[INFORMATION PROVIDED — start]

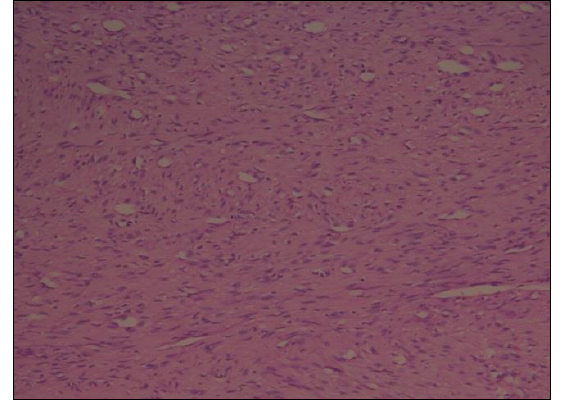
Figure 2: Histopathological picture revealing clear cells, spindle cells and fibrovascular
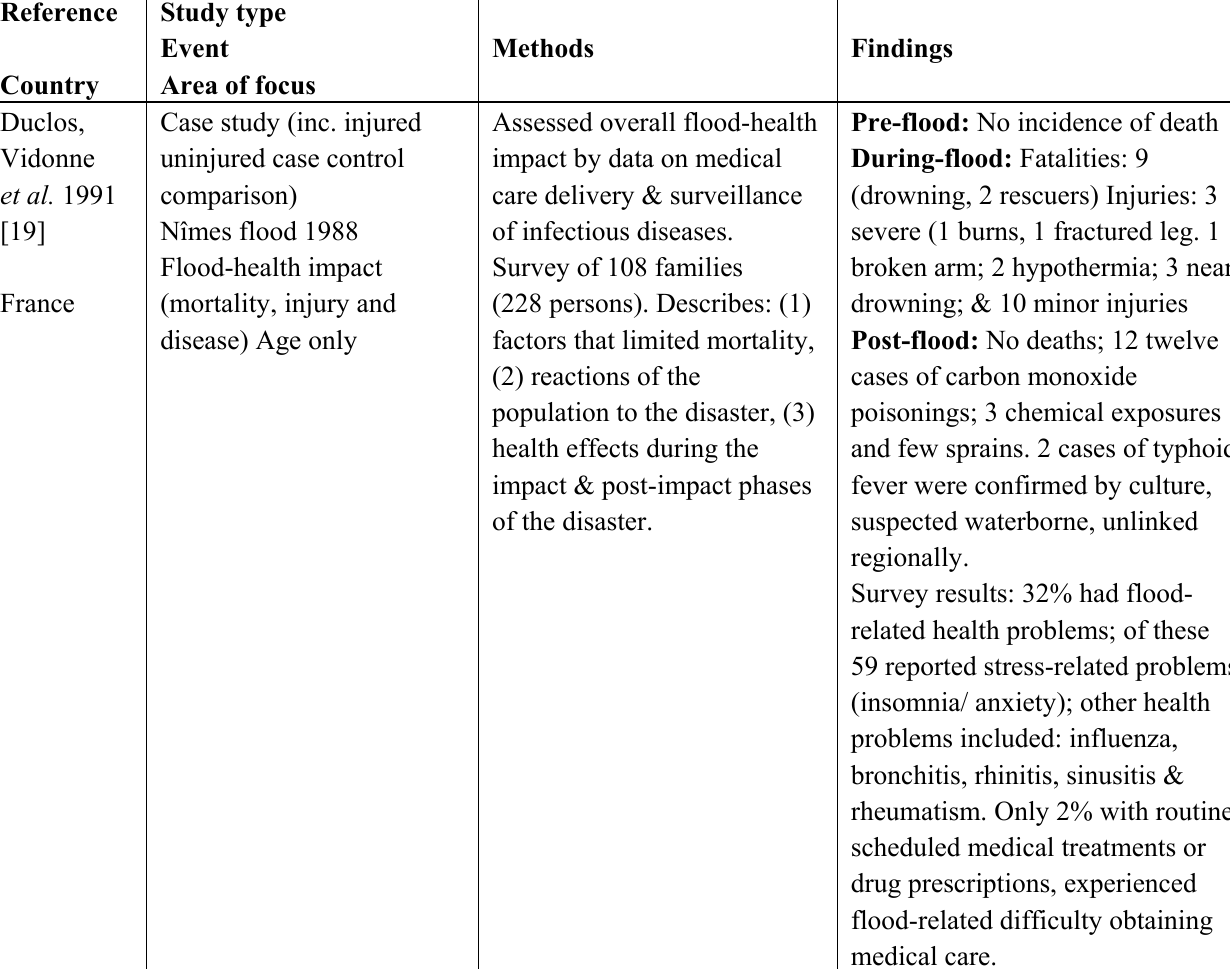
Table A3. Studies that address research Question 2: What are the health effects of floods when compared to un-flooded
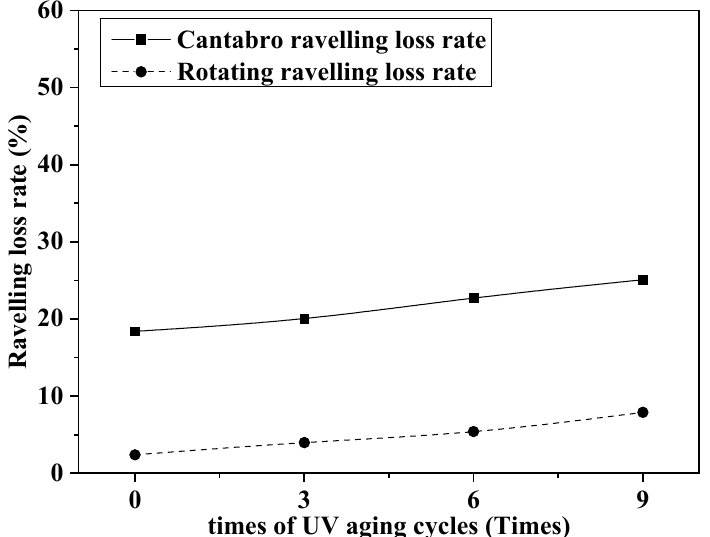
Figure 11. The results of the comparison between the two types of stripping tests under the influence of UV aging factors.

[INFORMATION PROVIDED — finish]

*EXERCISE DETAILS*
Please return each line of the listing exactly as written, excluding the images.

*SOLUTION TO THIS EXERCISE*
Figure 2: Histopathological picture revealing clear cells, spindle cells and fibrovascular
Table A3. Studies that address research Question 2: What are the health effects of floods when compared to un-flooded
Figure 11. The results of the comparison between the two types of stripping tests under the influence of UV aging factors.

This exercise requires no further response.